** WORK TO BE COMPLETED **
Write out the listing below again, but put "Tükendi" wherever "Stokta yok" appears and keep everything else the same. Leave the pictures out.

** SUPPLIED DATA **
★ ★ ★ ★ ★
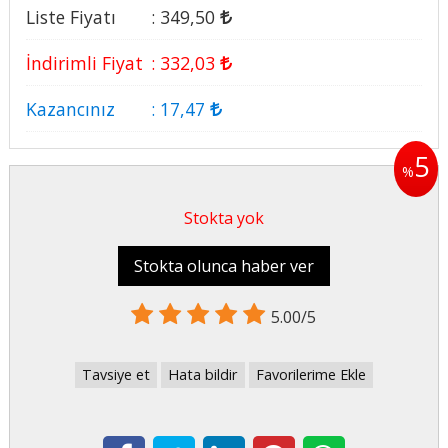
Liste Fiyatı
:
349
,50
İndirimli Fiyat
:
332
,03
Kazancınız
:
17
,47
5
%
Stokta yok
Stokta olunca haber ver
5.00/5
Tavsiye et
Hata bildir
Favorilerime Ekle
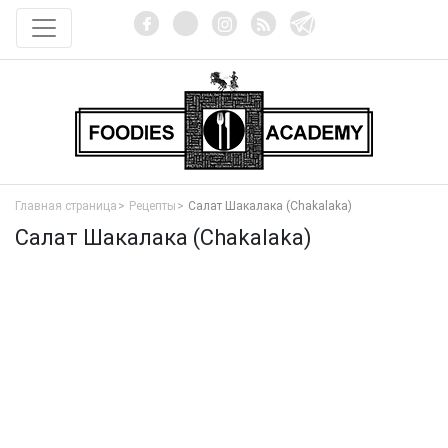
Главная страница
Рецепты
Салат Шакалака (Chakalaka)
Салат Шакалака (Chakalaka)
★ ★ ★ ★ ★
** WORKED SOLUTION **
Liste Fiyatı
:
349
,50
İndirimli Fiyat
:
332
,03
Kazancınız
:
17
,47
5
%
Tükendi
Stokta olunca haber ver
5.00/5
Tavsiye et
Hata bildir
Favorilerime Ekle
Главная страница
Рецепты
Салат Шакалака (Chakalaka)
Салат Шакалака (Chakalaka)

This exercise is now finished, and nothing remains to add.